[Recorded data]
+ + + + +

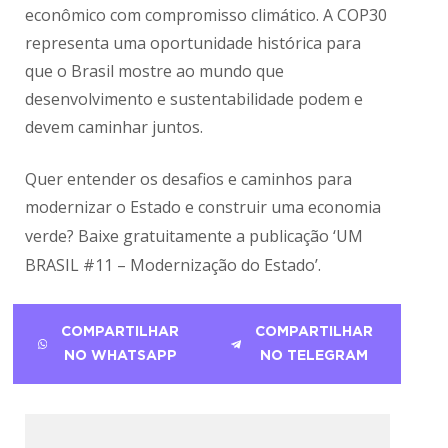
econômico com compromisso climático. A COP30
representa uma oportunidade histórica para
que o Brasil mostre ao mundo que
desenvolvimento e sustentabilidade podem e
devem caminhar juntos.
Quer entender os desafios e caminhos para
modernizar o Estado e construir uma economia
verde?
Baixe gratuitamente a publicação ‘UM
BRASIL #11 – Modernização do Estado’
.
COMPARTILHAR
COMPARTILHAR
NO WHATSAPP
NO TELEGRAM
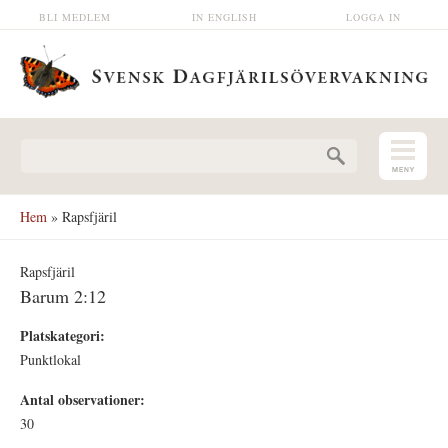
Hoppa till huvudinnehåll
BLI MEDLEM
IN ENGLISH
LOGGA IN
Sökformulär
Hem
» Rapsfjäril
Rapsfjäril
Barum 2:12
Platskategori:
Punktlokal
Antal observationer:
30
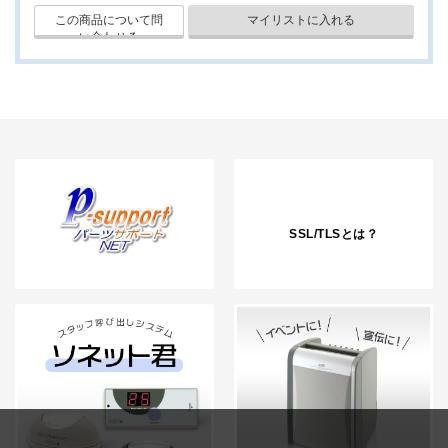
SSL/TLSとは？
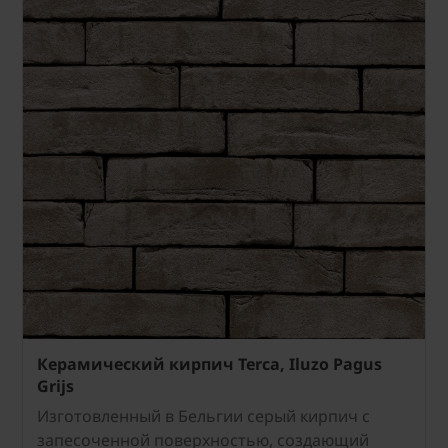
Керамический кирпич Terca, Iluzo Pagus
Grijs
Изготовленный в Бельгии серый кирпич с
запесоченной поверхностью, создающий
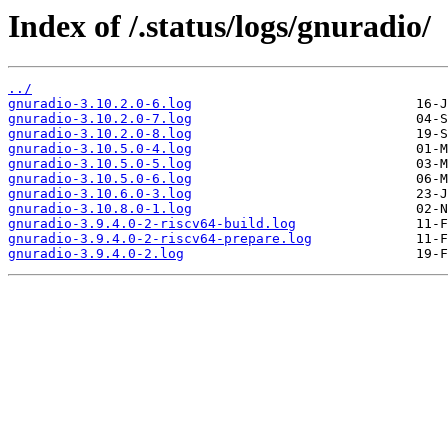
Index of /.status/logs/gnuradio/
../
gnuradio-3.10.2.0-6.log
gnuradio-3.10.2.0-7.log
gnuradio-3.10.2.0-8.log
gnuradio-3.10.5.0-4.log
gnuradio-3.10.5.0-5.log
gnuradio-3.10.5.0-6.log
gnuradio-3.10.6.0-3.log
gnuradio-3.10.8.0-1.log
gnuradio-3.9.4.0-2-riscv64-build.log
gnuradio-3.9.4.0-2-riscv64-prepare.log
gnuradio-3.9.4.0-2.log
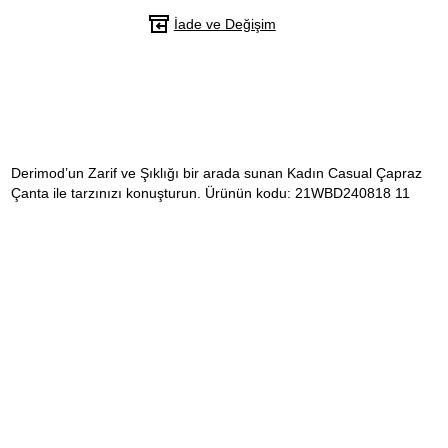
İade ve Değişim
Derimod’un Zarif ve Şıklığı bir arada sunan Kadın Casual Çapraz
Çanta ile tarzınızı konuşturun. Ürünün kodu: 21WBD240818 11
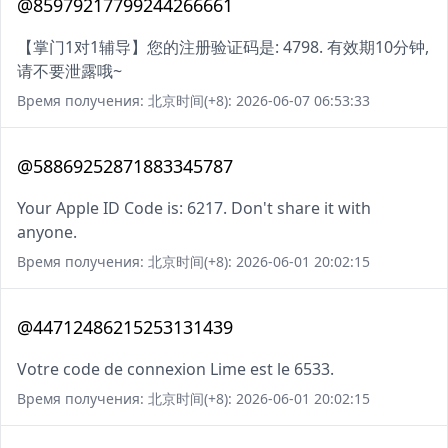
@85979217799244266661
【掌门1对1辅导】您的注册验证码是: 4798. 有效期10分钟,
请不要泄露哦~
Время получения: 北京时间(+8): 2026-06-07 06:53:33
@58869252871883345787
Your Apple ID Code is: 6217. Don't share it with
anyone.
Время получения: 北京时间(+8): 2026-06-01 20:02:15
@44712486215253131439
Votre code de connexion Lime est le 6533.
Время получения: 北京时间(+8): 2026-06-01 20:02:15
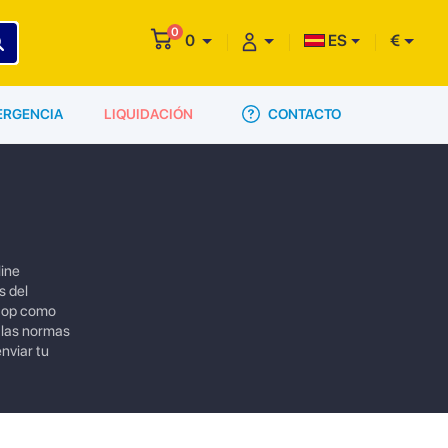
0
0
ES
€
CONTACTO
ERGENCIA
LIQUIDACIÓN
line
s del
 top como
 las normas
nviar tu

+ + + + +

=== Instruction ===
Put every line of the listing above into a numbered list, skipping any blank lines and leaving out the picture markers.

=== Your solution ===
1. econômico com compromisso climático. A COP30
2. representa uma oportunidade histórica para
3. que o Brasil mostre ao mundo que
4. desenvolvimento e sustentabilidade podem e
5. devem caminhar juntos.
6. Quer entender os desafios e caminhos para
7. modernizar o Estado e construir uma economia
8. verde?
9. Baixe gratuitamente a publicação ‘UM
10. BRASIL #11 – Modernização do Estado’
11. .
12. COMPARTILHAR
13. COMPARTILHAR
14. NO WHATSAPP
15. NO TELEGRAM
16. Hoppa till huvudinnehåll
17. BLI MEDLEM
18. IN ENGLISH
19. LOGGA IN
20. Sökformulär
21. Hem
22. » Rapsfjäril
23. Rapsfjäril
24. Barum 2:12
25. Platskategori:
26. Punktlokal
27. Antal observationer:
28. 30
29. SSL/TLSとは？
30. Керамический кирпич Terca, Iluzo Pagus
31. Grijs
32. Изготовленный в Бельгии серый кирпич с
33. запесоченной поверхностью, создающий
34. Index of /.status/logs/gnuradio/
35. ../
36. gnuradio-3.10.2.0-6.log
37. gnuradio-3.10.2.0-7.log
38. gnuradio-3.10.2.0-8.log
39. gnuradio-3.10.5.0-4.log
40. gnuradio-3.10.5.0-5.log
41. gnuradio-3.10.5.0-6.log
42. gnuradio-3.10.6.0-3.log
43. gnuradio-3.10.8.0-1.log
44. gnuradio-3.9.4.0-2-riscv64-build.log
45. gnuradio-3.9.4.0-2-riscv64-prepare.log
46. gnuradio-3.9.4.0-2.log
47. İade ve Değişim
48. Derimod’un Zarif ve Şıklığı bir arada sunan Kadın Casual Çapraz
49. Çanta ile tarzınızı konuşturun. Ürünün kodu: 21WBD240818 11
50. @85979217799244266661
51. 【掌门1对1辅导】您的注册验证码是: 4798. 有效期10分钟,
52. 请不要泄露哦~
53. Время получения: 北京时间(+8): 2026-06-07 06:53:33
54. @58869252871883345787
55. Your Apple ID Code is: 6217. Don't share it with
56. anyone.
57. Время получения: 北京时间(+8): 2026-06-01 20:02:15
58. @44712486215253131439
59. Votre code de connexion Lime est le 6533.
60. Время получения: 北京时间(+8): 2026-06-01 20:02:15
61. 0
62. 0
63. ES
64. €
65. CONTACTO
66. ERGENCIA
67. LIQUIDACIÓN
68. line
69. s del
70.  top como
71.  las normas
72. nviar tu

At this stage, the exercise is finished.